By Tom Precious
ALBANY – Secrets in Albany are not always easy to keep.
So on the night in early January 2011 when four Democratic state senators decided to break away from their party conference to form their own independent caucus, they picked as their away-from-the-office meeting spot a third floor walkup apartment rented by Sen. Diane Savino a few blocks from the Capitol.
Savino’s refrigerator wasn’t working, Sen. Jeff Klein recalled on Monday, so it meant warm sodas to go along with the pizza – one cheese, one pepperoni – they ordered.
But Savino’s downstairs neighbor kept stopping by during the secret meeting at which the four senators were plotting the final moves to form their splinter group. That neighbor, Assemblyman Matthew Titone, who like Savino is from Staten Island, wanted to talk about a borough issue with here before the 2011 session got underway a couple days later. They had to keep turning him away.
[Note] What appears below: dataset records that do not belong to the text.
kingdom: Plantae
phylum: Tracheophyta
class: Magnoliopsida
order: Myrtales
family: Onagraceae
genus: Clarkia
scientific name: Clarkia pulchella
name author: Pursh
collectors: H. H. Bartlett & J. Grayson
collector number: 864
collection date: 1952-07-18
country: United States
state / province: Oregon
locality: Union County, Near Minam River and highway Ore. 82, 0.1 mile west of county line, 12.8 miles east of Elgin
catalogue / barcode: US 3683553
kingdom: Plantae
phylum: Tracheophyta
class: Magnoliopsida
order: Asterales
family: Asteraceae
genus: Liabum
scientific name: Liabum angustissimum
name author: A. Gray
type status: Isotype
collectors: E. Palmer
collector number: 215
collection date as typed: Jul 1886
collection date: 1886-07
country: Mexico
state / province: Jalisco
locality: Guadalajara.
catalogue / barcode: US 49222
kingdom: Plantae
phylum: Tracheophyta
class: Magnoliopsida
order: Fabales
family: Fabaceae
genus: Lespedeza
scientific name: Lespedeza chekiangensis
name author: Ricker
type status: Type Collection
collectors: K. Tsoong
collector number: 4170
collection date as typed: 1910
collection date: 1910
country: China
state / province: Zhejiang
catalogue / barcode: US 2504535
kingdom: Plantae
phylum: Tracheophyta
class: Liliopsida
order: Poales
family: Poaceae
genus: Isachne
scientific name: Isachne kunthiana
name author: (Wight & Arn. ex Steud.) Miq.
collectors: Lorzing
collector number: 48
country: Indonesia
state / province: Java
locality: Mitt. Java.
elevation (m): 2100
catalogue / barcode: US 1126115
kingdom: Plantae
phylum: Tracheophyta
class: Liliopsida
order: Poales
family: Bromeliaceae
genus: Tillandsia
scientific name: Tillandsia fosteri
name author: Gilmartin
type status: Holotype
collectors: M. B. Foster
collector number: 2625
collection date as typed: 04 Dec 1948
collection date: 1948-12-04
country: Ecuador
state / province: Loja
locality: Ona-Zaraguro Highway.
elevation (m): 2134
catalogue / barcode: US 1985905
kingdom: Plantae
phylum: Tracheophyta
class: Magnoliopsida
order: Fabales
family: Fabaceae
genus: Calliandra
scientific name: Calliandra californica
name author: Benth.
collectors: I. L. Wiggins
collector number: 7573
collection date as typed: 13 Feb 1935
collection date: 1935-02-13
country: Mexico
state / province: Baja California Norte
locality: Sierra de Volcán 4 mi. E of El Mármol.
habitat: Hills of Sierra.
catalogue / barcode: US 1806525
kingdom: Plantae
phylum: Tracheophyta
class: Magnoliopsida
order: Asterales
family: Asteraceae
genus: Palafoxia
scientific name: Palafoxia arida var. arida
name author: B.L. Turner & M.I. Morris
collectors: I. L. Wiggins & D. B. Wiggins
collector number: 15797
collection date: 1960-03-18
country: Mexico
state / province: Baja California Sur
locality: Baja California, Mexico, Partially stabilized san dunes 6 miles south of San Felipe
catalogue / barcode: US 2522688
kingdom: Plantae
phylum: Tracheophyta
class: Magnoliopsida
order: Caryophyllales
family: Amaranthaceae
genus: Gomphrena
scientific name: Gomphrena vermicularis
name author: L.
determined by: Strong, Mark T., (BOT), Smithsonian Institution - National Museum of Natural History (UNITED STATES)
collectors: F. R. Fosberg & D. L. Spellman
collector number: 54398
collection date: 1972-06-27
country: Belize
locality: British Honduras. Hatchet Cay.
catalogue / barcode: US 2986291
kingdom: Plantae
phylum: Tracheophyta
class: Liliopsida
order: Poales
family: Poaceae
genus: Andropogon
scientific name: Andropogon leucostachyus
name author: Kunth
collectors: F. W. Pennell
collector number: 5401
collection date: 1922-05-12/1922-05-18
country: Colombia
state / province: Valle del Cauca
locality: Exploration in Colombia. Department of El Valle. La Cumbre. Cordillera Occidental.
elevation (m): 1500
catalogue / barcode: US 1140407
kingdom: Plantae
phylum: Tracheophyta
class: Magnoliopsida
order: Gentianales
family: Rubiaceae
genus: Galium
“He kept coming to the door,’’ Klein said laughing about the incident that they had fought hard to keep secret – a mission they accomplished until publicly unveiling their breakaway move.
You can read a quick profile about the group – the Independent Democratic Conference -- here in today’s Buffalo News, including Klein’s insistence – one he made three times yesterday during what was his first media interview since last week’s elections -- that his breakaway group is a permanent fixture on the Albany landscape. [Still, he would not say if his group will lean to help the GOP maintain the Senate or rejoin the main Democratic conference to help that group grab back control.]
He was asked about the chief talking point by Senate Democrats since Election Day: that the four breakaway senators are all Democrats representing heavy Democratic districts and that, in the end, they will see no choice but to help fellow Democrats keep the GOP from retaining power. His response: “No comment.’’
Put all the comments together and they all amount to one thing: worries for the central Democratic conference.
Democrats were already quickly responding to today's story. A chief complaint: Klein was the head of the Senate Democratic campaign committee when the party lost control back to the Republicans in the 2010 elections.